La edad jamás puede ser un motivo de discriminación social. Las singularidades que presenta
la ancianidad son perfectamente asumibles por una sociedad en la que la ética pese más
que el beneficio económico. Los valores que aporta la vejez al conjunto son de
muy variada índole: sabiduría, experiencia, tranquilidad y sosiego, perspectiva mesurada, no
competitividad…
Ciertamente los valores aludidos no son los que conforman el ideal del régimen
capitalista. En el capitalismo priman los factores contrarios: belleza física, consumismo,
inmediatez y no compromiso con el semejante. Darle la vuelta a esta situación requerirá
esfuerzos políticos y también ideológicos suplementarios que incidan
en la cultura predominante de la utilidad medida en rendimientos económicos en exclusiva.
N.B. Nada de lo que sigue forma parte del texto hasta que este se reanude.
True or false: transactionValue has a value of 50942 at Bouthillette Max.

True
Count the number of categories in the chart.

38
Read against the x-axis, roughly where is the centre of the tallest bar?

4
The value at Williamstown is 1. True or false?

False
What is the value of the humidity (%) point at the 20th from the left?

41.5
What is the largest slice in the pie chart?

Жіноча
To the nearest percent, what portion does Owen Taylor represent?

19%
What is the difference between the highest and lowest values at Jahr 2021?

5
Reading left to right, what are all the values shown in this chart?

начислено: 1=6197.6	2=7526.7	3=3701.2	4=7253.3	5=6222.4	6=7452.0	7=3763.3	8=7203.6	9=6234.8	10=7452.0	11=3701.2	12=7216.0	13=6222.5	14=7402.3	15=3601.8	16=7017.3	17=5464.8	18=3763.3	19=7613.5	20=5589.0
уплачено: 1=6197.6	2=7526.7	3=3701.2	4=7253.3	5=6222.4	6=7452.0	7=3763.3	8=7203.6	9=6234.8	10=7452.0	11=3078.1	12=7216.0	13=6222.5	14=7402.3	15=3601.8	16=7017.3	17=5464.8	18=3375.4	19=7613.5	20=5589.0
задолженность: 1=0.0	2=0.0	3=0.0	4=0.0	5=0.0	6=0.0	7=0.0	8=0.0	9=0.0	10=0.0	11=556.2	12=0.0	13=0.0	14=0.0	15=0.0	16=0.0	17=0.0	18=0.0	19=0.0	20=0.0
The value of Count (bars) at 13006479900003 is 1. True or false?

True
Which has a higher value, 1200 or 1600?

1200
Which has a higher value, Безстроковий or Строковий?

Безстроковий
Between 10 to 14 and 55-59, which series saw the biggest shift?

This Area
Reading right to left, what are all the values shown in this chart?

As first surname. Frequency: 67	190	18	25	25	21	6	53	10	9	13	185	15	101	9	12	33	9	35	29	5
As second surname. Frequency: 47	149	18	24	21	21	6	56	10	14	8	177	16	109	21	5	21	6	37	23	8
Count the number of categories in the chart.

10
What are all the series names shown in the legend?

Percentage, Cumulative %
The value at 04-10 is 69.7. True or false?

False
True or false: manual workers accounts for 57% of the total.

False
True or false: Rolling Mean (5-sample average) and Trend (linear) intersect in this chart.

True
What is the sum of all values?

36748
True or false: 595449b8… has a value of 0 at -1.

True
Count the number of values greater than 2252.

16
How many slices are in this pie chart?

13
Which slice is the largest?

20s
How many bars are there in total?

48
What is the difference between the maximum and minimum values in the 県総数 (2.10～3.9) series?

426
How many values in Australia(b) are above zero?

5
La vejez no debiera ser considerada como una etapa sobrante de la vida, una especie de no
lugar en tránsito a la muerte. La gente mayor está influida por esta visión que cercena sus
capacidades particulares y sus potencialidades sociales. Una vez que hace
suyos estos planteamientos reaccionarios, la vejez se convierte en un túnel sin salida ni vuelta atrás.
Estar en activo, socialmente hablando, no debe entenderse sin más como la adquisición del rol
de producir objetos, mercancías o servicios susceptibles de ser comercializadas en el
escaparate del consumo cotidiano. Los valores intangibles son igualmente necesarios para
la vida colectiva. El diálogo, el amor, el cuidado y
la experiencia forman asimismo parte de la esencia de los seres humanos.
Hace falta con urgencia establecer una red pública que atienda a la dependencia
en todas sus facetas, condicionamientos y determinaciones sociales. Una estructura
que permita, en el caso que nos ocupa, que la ancianidad se inserte por completo en
el tejido social de modo natural, solidario y activo. Hay que desterrar de una vez por
todas las soluciones jerárquicas y caritativas que
someten la vejez a una disciplina que los infantiliza prescriptiva y radicalmente.